Exercise: Look through the listing for the word "machen". Copy each line that has it.

Supplied material:
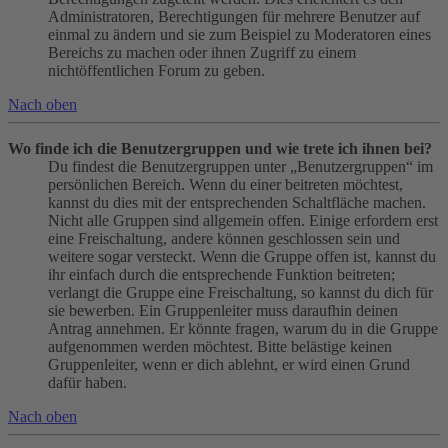
Administratoren, Berechtigungen für mehrere Benutzer auf
einmal zu ändern und sie zum Beispiel zu Moderatoren eines
Bereichs zu machen oder ihnen Zugriff zu einem
nichtöffentlichen Forum zu geben.
Nach oben
Wo finde ich die Benutzergruppen und wie trete ich ihnen bei?
Du findest die Benutzergruppen unter „Benutzergruppen“ im
persönlichen Bereich. Wenn du einer beitreten möchtest,
kannst du dies mit der entsprechenden Schaltfläche machen.
Nicht alle Gruppen sind allgemein offen. Einige erfordern erst
eine Freischaltung, andere können geschlossen sein und
weitere sogar versteckt. Wenn die Gruppe offen ist, kannst du
ihr einfach durch die entsprechende Funktion beitreten;
verlangt die Gruppe eine Freischaltung, so kannst du dich für
sie bewerben. Ein Gruppenleiter muss daraufhin deinen
Antrag annehmen. Er könnte fragen, warum du in die Gruppe
aufgenommen werden möchtest. Bitte belästige keinen
Gruppenleiter, wenn er dich ablehnt, er wird einen Grund
dafür haben.
Nach oben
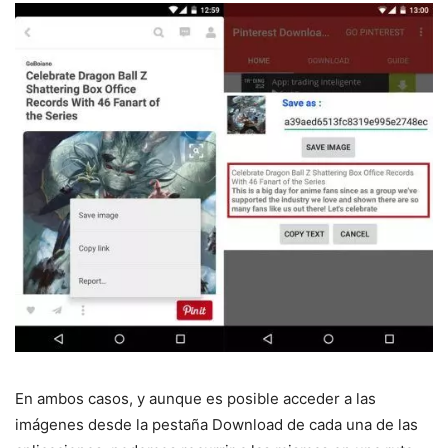
En ambos casos, y aunque es posible acceder a las
imágenes desde la pestaña Download de cada una de las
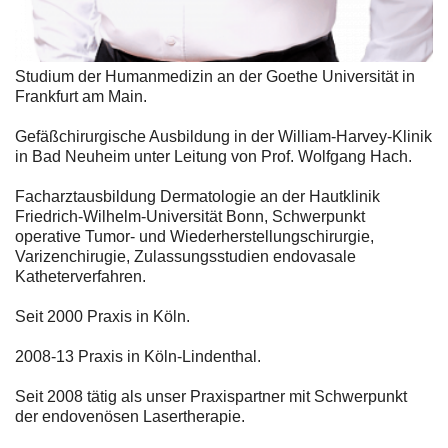
Studium der Humanmedizin an der Goethe Universität in
Frankfurt am Main.
Gefäßchirurgische Ausbildung in der William-Harvey-Klinik
in Bad Neuheim unter Leitung von Prof. Wolfgang Hach.
Facharztausbildung Dermatologie an der Hautklinik
Friedrich-Wilhelm-Universität Bonn, Schwerpunkt
operative Tumor- und Wiederherstellungschirurgie,
Varizenchirugie, Zulassungsstudien endovasale
Katheterverfahren.
Seit 2000 Praxis in Köln.
2008-13 Praxis in Köln-Lindenthal.
Seit 2008 tätig als unser Praxispartner mit Schwerpunkt
der endovenösen Lasertherapie.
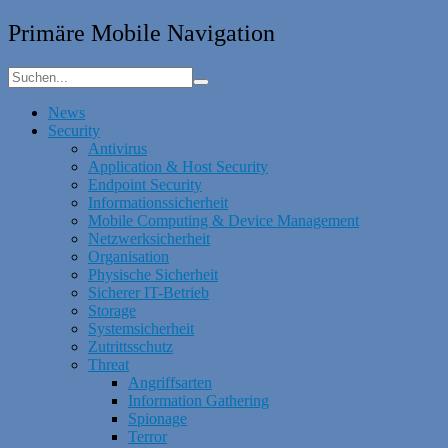
Primäre Mobile Navigation
News
Security
Antivirus
Application & Host Security
Endpoint Security
Informationssicherheit
Mobile Computing & Device Management
Netzwerksicherheit
Organisation
Physische Sicherheit
Sicherer IT-Betrieb
Storage
Systemsicherheit
Zutrittsschutz
Threat
Angriffsarten
Information Gathering
Spionage
Terror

Answer:
Bereichs zu machen oder ihnen Zugriff zu einem
kannst du dies mit der entsprechenden Schaltfläche machen.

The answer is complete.